* **To-do item**:
Print nothing except the lines of the listing below from the line with "(usegerberattributes true)" to the line with "(hpglpendiameter 15.000000)", each exactly as written, both ends included.

* **Records**:
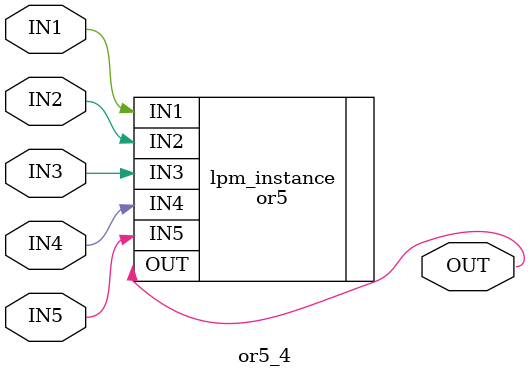
<source format=v>



module or5_4(IN1,IN3,IN2,IN5,IN4,OUT);
input IN1;
input IN3;
input IN2;
input IN5;
input IN4;
output OUT;

or5	lpm_instance(.IN1(IN1),.IN3(IN3),.IN2(IN2),.IN5(IN5),.IN4(IN4),.OUT(OUT));

endmodule

</source>
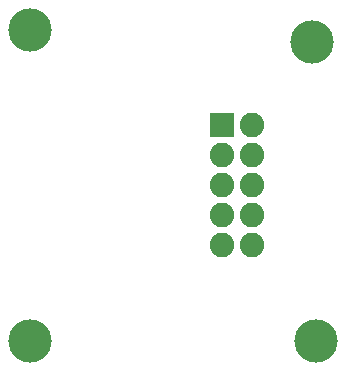
<source format=gbr>
G04 #@! TF.FileFunction,Soldermask,Top*
%FSLAX46Y46*%
G04 Gerber Fmt 4.6, Leading zero omitted, Abs format (unit mm)*
G04 Created by KiCad (PCBNEW 4.0.6) date 02/07/20 07:55:15*
%MOMM*%
%LPD*%
G01*
G04 APERTURE LIST*
%ADD10C,0.100000*%
%ADD11C,3.663900*%
%ADD12R,2.082800X2.082800*%
%ADD13C,2.082800*%
G04 APERTURE END LIST*
D10*
D11*
X124383800Y-93091000D03*
X124104400Y-67767200D03*
X100199776Y-93091000D03*
X100199576Y-66751200D03*
D12*
X116459000Y-74803000D03*
D13*
X118999000Y-74803000D03*
X116459000Y-77343000D03*
X118999000Y-77343000D03*
X116459000Y-79883000D03*
X118999000Y-79883000D03*
X116459000Y-82423000D03*
X118999000Y-82423000D03*
X116459000Y-84963000D03*
X118999000Y-84963000D03*
M02*

</source>
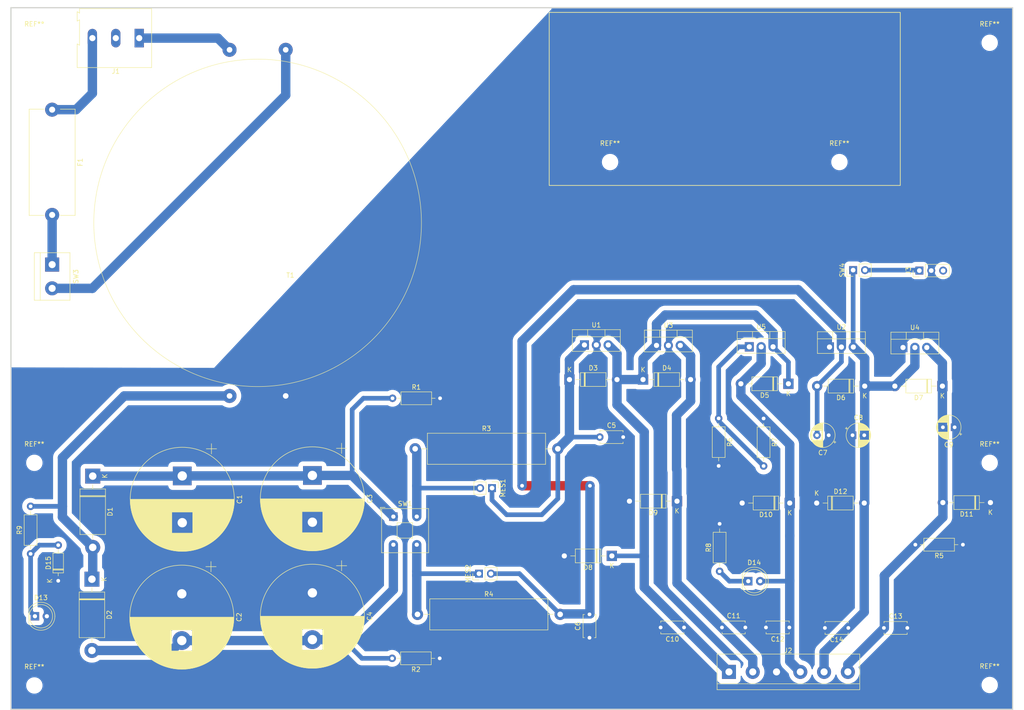
<source format=kicad_pcb>
(kicad_pcb (version 20221018) (generator pcbnew)

  (general
    (thickness 1.6)
  )

  (paper "A4")
  (title_block
    (title "Lab PSU")
    (date "2024-03-18")
    (rev "2")
    (comment 1 "+12V / +5V / +3.3V / -5V / -12V")
  )

  (layers
    (0 "F.Cu" signal)
    (31 "B.Cu" signal)
    (32 "B.Adhes" user "B.Adhesive")
    (33 "F.Adhes" user "F.Adhesive")
    (34 "B.Paste" user)
    (35 "F.Paste" user)
    (36 "B.SilkS" user "B.Silkscreen")
    (37 "F.SilkS" user "F.Silkscreen")
    (38 "B.Mask" user)
    (39 "F.Mask" user)
    (40 "Dwgs.User" user "User.Drawings")
    (41 "Cmts.User" user "User.Comments")
    (42 "Eco1.User" user "User.Eco1")
    (43 "Eco2.User" user "User.Eco2")
    (44 "Edge.Cuts" user)
    (45 "Margin" user)
    (46 "B.CrtYd" user "B.Courtyard")
    (47 "F.CrtYd" user "F.Courtyard")
    (48 "B.Fab" user)
    (49 "F.Fab" user)
    (50 "User.1" user)
    (51 "User.2" user)
    (52 "User.3" user)
    (53 "User.4" user)
    (54 "User.5" user)
    (55 "User.6" user)
    (56 "User.7" user)
    (57 "User.8" user)
    (58 "User.9" user)
  )

  (setup
    (pad_to_mask_clearance 0)
    (pcbplotparams
      (layerselection 0x00010fc_ffffffff)
      (plot_on_all_layers_selection 0x0000000_00000000)
      (disableapertmacros false)
      (usegerberextensions false)
      (usegerberattributes true)
      (usegerberadvancedattributes true)
      (creategerberjobfile true)
      (dashed_line_dash_ratio 12.000000)
      (dashed_line_gap_ratio 3.000000)
      (svgprecision 4)
      (plotframeref false)
      (viasonmask false)
      (mode 1)
      (useauxorigin false)
      (hpglpennumber 1)
      (hpglpenspeed 20)
      (hpglpendiameter 15.000000)
      (dxfpolygonmode true)
      (dxfimperialunits true)
      (dxfusepcbnewfont true)
      (psnegative false)
      (psa4output false)
      (plotreference true)
      (plotvalue true)
      (plotinvisibletext false)
      (sketchpadsonfab false)
      (subtractmaskfromsilk false)
      (outputformat 1)
      (mirror false)
      (drillshape 1)
      (scaleselection 1)
      (outputdirectory "")
    )
  )

  (net 0 "")
  (net 1 "Net-(D1-K)")
  (net 2 "Net-(D1-A)")
  (net 3 "Net-(D2-A)")
  (net 4 "GND")
  (net 5 "Net-(D14-K)")
  (net 6 "Net-(U5-ADJ)")
  (net 7 "Net-(J1-Pin_3)")
  (net 8 "Net-(J1-Pin_1)")
  (net 9 "unconnected-(J1-Pin_2-Pad2)")
  (net 10 "Net-(SW3-B)")
  (net 11 "-12V")
  (net 12 "-5V")
  (net 13 "+12V")
  (net 14 "+5V")
  (net 15 "+3.3V")
  (net 16 "unconnected-(J3-Pin_3-Pad3)")
  (net 17 "Net-(SW3-A)")
  (net 18 "Net-(D3-K)")
  (net 19 "Net-(J3-Pin_1)")
  (net 20 "Net-(D6-A)")
  (net 21 "Net-(D13-K)")
  (net 22 "Net-(MES1-+)")
  (net 23 "Net-(MES2--)")

  (footprint "Connector_PinHeader_2.54mm:PinHeader_1x02_P2.54mm_Vertical" (layer "F.Cu") (at 136 134.9 90))

  (footprint "Resistor_THT:R_Axial_DIN0207_L6.3mm_D2.5mm_P10.16mm_Horizontal" (layer "F.Cu") (at 196.8 101.72 -90))

  (footprint "Capacitor_THT:CP_Radial_D5.0mm_P2.50mm" (layer "F.Cu") (at 237.605113 103.6 180))

  (footprint "Package_TO_SOT_THT:TO-220-3_Vertical" (layer "F.Cu") (at 158.52 86))

  (footprint "Capacitor_THT:CP_Radial_D5.0mm_P2.50mm" (layer "F.Cu") (at 215.8 105.3))

  (footprint "Capacitor_THT:CP_Radial_D22.0mm_P10.00mm_SnapIn" (layer "F.Cu") (at 100.4 139 -90))

  (footprint "Package_TO_SOT_THT:TO-220-3_Vertical" (layer "F.Cu") (at 193.74 86.4))

  (footprint "Capacitor_THT:CP_Radial_D22.0mm_P10.00mm_SnapIn" (layer "F.Cu") (at 72.6 114 -90))

  (footprint "Capacitor_THT:C_Disc_D4.7mm_W2.5mm_P5.00mm" (layer "F.Cu") (at 187.9 146.4))

  (footprint "Capacitor_THT:C_Disc_D4.7mm_W2.5mm_P5.00mm" (layer "F.Cu") (at 202.3 146.4 180))

  (footprint "TerminalBlock:TerminalBlock_bornier-2_P5.08mm" (layer "F.Cu")
    (tstamp 3e656b39-8877-4431-9c12-e6bda7a004ff)
    
... [589143 chars truncated]
</source>
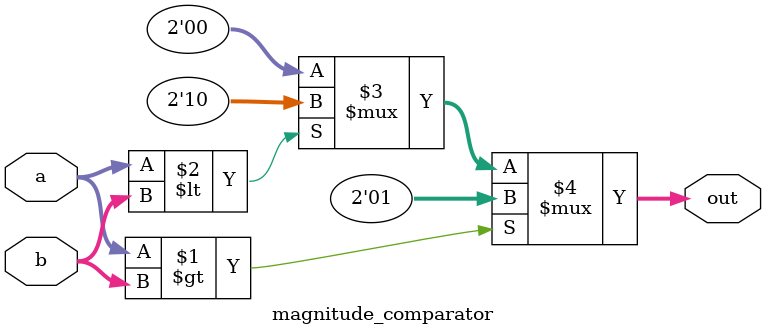
<source format=v>
module magnitude_comparator (
    input [3:0] a,
    input [3:0] b,
    output [1:0] out
);

    assign out = (a > b) ? 2'b01 : (a < b) ? 2'b10 : 2'b00;

endmodule
</source>
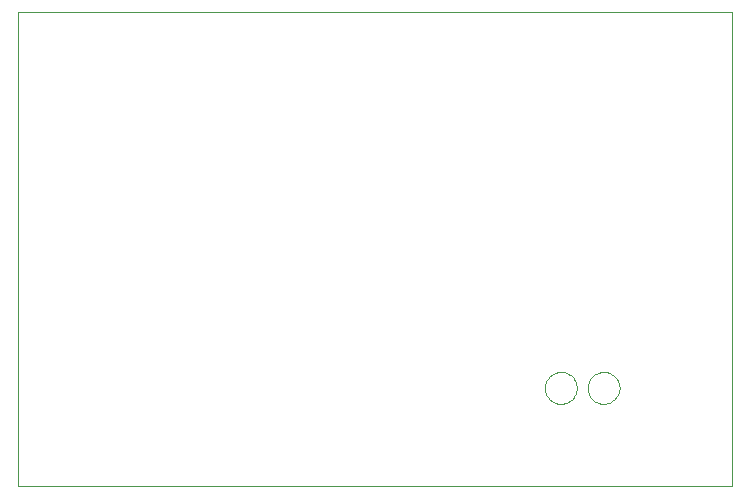
<source format=gbr>
G75*
G70*
%OFA0B0*%
%FSLAX24Y24*%
%IPPOS*%
%LPD*%
%AMOC8*
5,1,8,0,0,1.08239X$1,22.5*
%
%ADD10C,0.0000*%
D10*
X008931Y000385D02*
X008931Y016185D01*
X032731Y016185D01*
X032731Y000385D01*
X008931Y000385D01*
X026500Y003660D02*
X026502Y003706D01*
X026508Y003751D01*
X026518Y003796D01*
X026531Y003839D01*
X026548Y003882D01*
X026569Y003922D01*
X026593Y003961D01*
X026621Y003997D01*
X026652Y004031D01*
X026685Y004063D01*
X026721Y004091D01*
X026759Y004116D01*
X026799Y004138D01*
X026841Y004156D01*
X026884Y004170D01*
X026929Y004181D01*
X026974Y004188D01*
X027020Y004191D01*
X027065Y004190D01*
X027111Y004185D01*
X027156Y004176D01*
X027199Y004164D01*
X027242Y004147D01*
X027283Y004127D01*
X027322Y004104D01*
X027360Y004077D01*
X027394Y004047D01*
X027426Y004015D01*
X027455Y003979D01*
X027481Y003942D01*
X027504Y003902D01*
X027523Y003861D01*
X027538Y003818D01*
X027550Y003773D01*
X027558Y003728D01*
X027562Y003683D01*
X027562Y003637D01*
X027558Y003592D01*
X027550Y003547D01*
X027538Y003502D01*
X027523Y003459D01*
X027504Y003418D01*
X027481Y003378D01*
X027455Y003341D01*
X027426Y003305D01*
X027394Y003273D01*
X027360Y003243D01*
X027322Y003216D01*
X027283Y003193D01*
X027242Y003173D01*
X027199Y003156D01*
X027156Y003144D01*
X027111Y003135D01*
X027065Y003130D01*
X027020Y003129D01*
X026974Y003132D01*
X026929Y003139D01*
X026884Y003150D01*
X026841Y003164D01*
X026799Y003182D01*
X026759Y003204D01*
X026721Y003229D01*
X026685Y003257D01*
X026652Y003289D01*
X026621Y003323D01*
X026593Y003359D01*
X026569Y003398D01*
X026548Y003438D01*
X026531Y003481D01*
X026518Y003524D01*
X026508Y003569D01*
X026502Y003614D01*
X026500Y003660D01*
X027925Y003660D02*
X027927Y003706D01*
X027933Y003751D01*
X027943Y003796D01*
X027956Y003839D01*
X027973Y003882D01*
X027994Y003922D01*
X028018Y003961D01*
X028046Y003997D01*
X028077Y004031D01*
X028110Y004063D01*
X028146Y004091D01*
X028184Y004116D01*
X028224Y004138D01*
X028266Y004156D01*
X028309Y004170D01*
X028354Y004181D01*
X028399Y004188D01*
X028445Y004191D01*
X028490Y004190D01*
X028536Y004185D01*
X028581Y004176D01*
X028624Y004164D01*
X028667Y004147D01*
X028708Y004127D01*
X028747Y004104D01*
X028785Y004077D01*
X028819Y004047D01*
X028851Y004015D01*
X028880Y003979D01*
X028906Y003942D01*
X028929Y003902D01*
X028948Y003861D01*
X028963Y003818D01*
X028975Y003773D01*
X028983Y003728D01*
X028987Y003683D01*
X028987Y003637D01*
X028983Y003592D01*
X028975Y003547D01*
X028963Y003502D01*
X028948Y003459D01*
X028929Y003418D01*
X028906Y003378D01*
X028880Y003341D01*
X028851Y003305D01*
X028819Y003273D01*
X028785Y003243D01*
X028747Y003216D01*
X028708Y003193D01*
X028667Y003173D01*
X028624Y003156D01*
X028581Y003144D01*
X028536Y003135D01*
X028490Y003130D01*
X028445Y003129D01*
X028399Y003132D01*
X028354Y003139D01*
X028309Y003150D01*
X028266Y003164D01*
X028224Y003182D01*
X028184Y003204D01*
X028146Y003229D01*
X028110Y003257D01*
X028077Y003289D01*
X028046Y003323D01*
X028018Y003359D01*
X027994Y003398D01*
X027973Y003438D01*
X027956Y003481D01*
X027943Y003524D01*
X027933Y003569D01*
X027927Y003614D01*
X027925Y003660D01*
M02*

</source>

* **Written response**:
      (usegerberattributes true)
      (usegerberadvancedattributes true)
      (creategerberjobfile true)
      (dashed_line_dash_ratio 12.000000)
      (dashed_line_gap_ratio 3.000000)
      (svgprecision 4)
      (plotframeref false)
      (viasonmask false)
      (mode 1)
      (useauxorigin false)
      (hpglpennumber 1)
      (hpglpenspeed 20)
      (hpglpendiameter 15.000000)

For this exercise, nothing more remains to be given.